Try it: All lines from the one with "left shoulder: (179, 162)" through the last are to be given again exactly as they stand in the data below, and only those.

Provided information:
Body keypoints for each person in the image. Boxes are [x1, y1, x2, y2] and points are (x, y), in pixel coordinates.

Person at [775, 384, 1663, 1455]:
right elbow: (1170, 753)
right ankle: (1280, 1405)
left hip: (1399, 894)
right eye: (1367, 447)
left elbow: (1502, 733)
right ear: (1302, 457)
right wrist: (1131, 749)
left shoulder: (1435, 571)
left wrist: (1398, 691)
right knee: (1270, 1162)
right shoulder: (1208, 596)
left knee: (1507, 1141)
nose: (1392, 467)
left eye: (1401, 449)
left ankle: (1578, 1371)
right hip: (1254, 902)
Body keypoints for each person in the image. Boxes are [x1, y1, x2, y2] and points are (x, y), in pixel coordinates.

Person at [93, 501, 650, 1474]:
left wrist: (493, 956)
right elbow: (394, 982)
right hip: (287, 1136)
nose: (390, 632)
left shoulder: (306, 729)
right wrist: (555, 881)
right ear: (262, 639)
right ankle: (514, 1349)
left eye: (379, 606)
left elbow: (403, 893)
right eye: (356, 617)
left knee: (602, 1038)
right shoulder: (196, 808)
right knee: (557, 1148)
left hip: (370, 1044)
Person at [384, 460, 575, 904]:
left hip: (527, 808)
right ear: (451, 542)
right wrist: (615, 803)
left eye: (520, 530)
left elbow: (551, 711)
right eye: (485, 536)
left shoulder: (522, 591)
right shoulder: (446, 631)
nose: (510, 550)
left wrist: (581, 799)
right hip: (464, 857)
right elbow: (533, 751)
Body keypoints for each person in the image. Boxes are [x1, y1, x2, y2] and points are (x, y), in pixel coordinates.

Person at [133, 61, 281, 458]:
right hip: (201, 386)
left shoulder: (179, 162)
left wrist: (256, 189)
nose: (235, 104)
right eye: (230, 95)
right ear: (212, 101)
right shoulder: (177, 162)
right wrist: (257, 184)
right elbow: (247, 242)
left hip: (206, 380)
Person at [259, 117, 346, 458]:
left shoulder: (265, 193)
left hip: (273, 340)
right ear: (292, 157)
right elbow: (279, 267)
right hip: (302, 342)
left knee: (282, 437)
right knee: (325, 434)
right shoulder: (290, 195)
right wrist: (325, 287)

Expected answer:
left shoulder: (179, 162)
left wrist: (256, 189)
nose: (235, 104)
right eye: (230, 95)
right ear: (212, 101)
right shoulder: (177, 162)
right wrist: (257, 184)
right elbow: (247, 242)
left hip: (206, 380)
Person at [259, 117, 346, 458]:
left shoulder: (265, 193)
left hip: (273, 340)
right ear: (292, 157)
right elbow: (279, 267)
right hip: (302, 342)
left knee: (282, 437)
right knee: (325, 434)
right shoulder: (290, 195)
right wrist: (325, 287)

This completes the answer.